- Instructions -
1 – Answer these questions using the passage below on the Senate immigration bill.
(a) To which committee member did Leahy send his letter?
(b) Which senator does the passage call the chief GOP proponent of immigration reform?
(c) On which two outlets did Rubio ask that the committee deliberations be made available?
2 – Write the next part of the passage below on the Senate immigration bill, starting after its final sentence.

- Quoted passage -
————————

Whatever his motivation, the perpetually partisan Sen. Patrick Leahy (D-Vt.) threatened last week to derail the entire immigration-reform process by threatening to ram an immigration bill through the Judiciary Committee. The contents of the bill under discussion are largely unknown beyond the “Gang of Eight” that is crafting it, but in an intentionally provocative letter to committee member Sen. Jeff Sessions (R-Ala.), Leahy wrote: “Under the Rules of our Committee, you will have your rights protected to hold over the legislation the first week that it is listed on the Committee’s agenda. After that, you will have the right to circulate and offer amendments.”
Sessions objected, understandably, on the grounds that “the massive proposal being cobbled together by a group of Senators in secret must be independently judged and reviewed by the Judiciary Committee in the full light of day.” (President Obama has been equally dismissive of the need to full deliberation, urging quick action.)
Now Sessions has opposed comprehensive immigration reform, but he is right on the process. If the bill is a good compromise, why slam it through to a vote, like Obamacare, with no hearings on the specifics?
The chief proponent of immigration on the GOP side, Sen. Marco Rubio (R-Fla.), spotted the disaster awaiting the plan if senators began to feel this was being rammed down their throats. In a letter to Leahy on Saturday, Rubio argued that the legislative process “must begin with a careful examination in the Committee including: hearings that explore multiple perspectives on the scope of the problems we face and the efficacy of the solutions we propose, markups in which a broad range of amendments can be considered, and a robust floor debate.”
In calling for all the committee deliberations to “occur in the full view of the American people, broadcast on CSPAN, and streamed live on the internet,” Rubio is trying to slow down the train and calm the objections of those skeptical of the bill. He’s right. We learned with Obamacare how riddled with flaws a bill can be if nor properly vetted, discussed and analyzed.

————————

- Dataset items -
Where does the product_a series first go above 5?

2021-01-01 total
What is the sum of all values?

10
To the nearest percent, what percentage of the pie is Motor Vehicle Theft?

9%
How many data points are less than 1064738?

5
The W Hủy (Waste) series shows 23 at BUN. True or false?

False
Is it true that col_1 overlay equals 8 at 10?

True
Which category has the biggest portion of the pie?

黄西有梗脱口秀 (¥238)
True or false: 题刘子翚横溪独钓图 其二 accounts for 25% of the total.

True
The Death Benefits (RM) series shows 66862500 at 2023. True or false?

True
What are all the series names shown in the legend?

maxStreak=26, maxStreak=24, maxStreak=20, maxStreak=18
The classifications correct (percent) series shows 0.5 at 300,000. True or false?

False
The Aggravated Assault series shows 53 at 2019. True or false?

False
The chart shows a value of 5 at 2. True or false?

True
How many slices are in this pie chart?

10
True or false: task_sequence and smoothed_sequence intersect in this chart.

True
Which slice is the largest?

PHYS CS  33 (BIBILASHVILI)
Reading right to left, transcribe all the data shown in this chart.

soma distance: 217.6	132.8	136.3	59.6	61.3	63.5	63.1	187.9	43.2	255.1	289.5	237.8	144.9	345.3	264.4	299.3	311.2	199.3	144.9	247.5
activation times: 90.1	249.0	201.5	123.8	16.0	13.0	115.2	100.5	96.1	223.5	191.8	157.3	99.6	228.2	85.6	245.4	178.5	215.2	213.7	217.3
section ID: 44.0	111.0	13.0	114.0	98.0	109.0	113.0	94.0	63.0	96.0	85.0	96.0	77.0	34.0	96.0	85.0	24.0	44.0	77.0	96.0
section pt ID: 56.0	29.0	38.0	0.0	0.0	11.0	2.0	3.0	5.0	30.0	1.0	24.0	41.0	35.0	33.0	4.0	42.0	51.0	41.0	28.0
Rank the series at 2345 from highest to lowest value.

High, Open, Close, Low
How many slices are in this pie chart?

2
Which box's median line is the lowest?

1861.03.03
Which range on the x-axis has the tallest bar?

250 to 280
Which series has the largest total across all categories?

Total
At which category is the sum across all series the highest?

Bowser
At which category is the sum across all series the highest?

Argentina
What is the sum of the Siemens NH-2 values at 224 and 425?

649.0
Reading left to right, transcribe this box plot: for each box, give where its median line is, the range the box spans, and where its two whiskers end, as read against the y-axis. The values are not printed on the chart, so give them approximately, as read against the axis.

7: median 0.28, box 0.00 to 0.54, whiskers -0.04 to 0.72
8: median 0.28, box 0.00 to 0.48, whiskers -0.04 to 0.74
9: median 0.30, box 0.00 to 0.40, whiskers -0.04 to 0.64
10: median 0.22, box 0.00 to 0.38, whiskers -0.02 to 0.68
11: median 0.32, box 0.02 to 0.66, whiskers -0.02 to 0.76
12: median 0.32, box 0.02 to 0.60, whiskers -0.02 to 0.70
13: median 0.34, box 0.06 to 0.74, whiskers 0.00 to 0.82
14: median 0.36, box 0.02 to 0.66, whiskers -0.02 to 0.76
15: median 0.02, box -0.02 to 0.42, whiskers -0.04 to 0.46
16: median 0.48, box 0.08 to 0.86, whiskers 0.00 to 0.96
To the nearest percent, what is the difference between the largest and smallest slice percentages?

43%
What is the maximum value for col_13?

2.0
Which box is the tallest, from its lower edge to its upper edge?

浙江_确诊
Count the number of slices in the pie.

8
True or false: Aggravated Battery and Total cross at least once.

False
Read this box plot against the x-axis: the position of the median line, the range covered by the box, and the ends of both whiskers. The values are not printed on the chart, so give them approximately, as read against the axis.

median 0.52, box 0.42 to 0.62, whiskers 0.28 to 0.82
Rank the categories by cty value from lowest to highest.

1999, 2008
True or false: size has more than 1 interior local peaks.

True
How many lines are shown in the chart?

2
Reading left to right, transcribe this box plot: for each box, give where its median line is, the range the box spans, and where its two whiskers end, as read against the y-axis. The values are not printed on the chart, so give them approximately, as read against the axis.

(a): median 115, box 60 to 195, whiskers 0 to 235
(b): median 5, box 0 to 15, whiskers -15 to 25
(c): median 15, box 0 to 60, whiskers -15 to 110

————————

- Task answers -
1 –
(a) Sen. Jeff Sessions (R-Ala.)
(b) Sen. Marco Rubio (R-Fla.)
(c) CSPAN, and live streaming on the internet

2 –
Rubio concluded, “You have said that ‘delay for delay’s sake’ would be a mistake in this matter, I agree. But excessive haste in the pursuit of a lasting solution is perhaps even more dangerous to the goals many of us share. We owe it to the American people to get immigration reform right this time, so that future Congresses and future generations do not face the broken system we see today. A rush to legislate, without fully considering all views and input from all senators, would be fatal to the effort of earning the public’s confidence.”
Those of us who have watched Democrats demagogue immigration reform for years wonder whether the rush to a vote is designed either to conceal massive flaws or to provoke a backlash and doom progress on the bill. Many Democrats would love nothing better than to keep immigration alive as an issue, to continue to blame Republicans for the failure to pass comprehensive reform.
Republican senators who are pushing for immigration reform, including Lindsay Graham (S.C.) and John McCain (Ariz.), should take no part in an effort to jam their colleagues. Rubio is right on the politics and the process; should McCain and Graham side with Leahy (they often seem more enamored of boosting Democrats than assuaging Republicans), it would be a grave error. Their credibility is low with conservatives on a variety of fronts; they shouldn’t aggravate their own problems or nail shut a window of opportunity to get immigration reform right.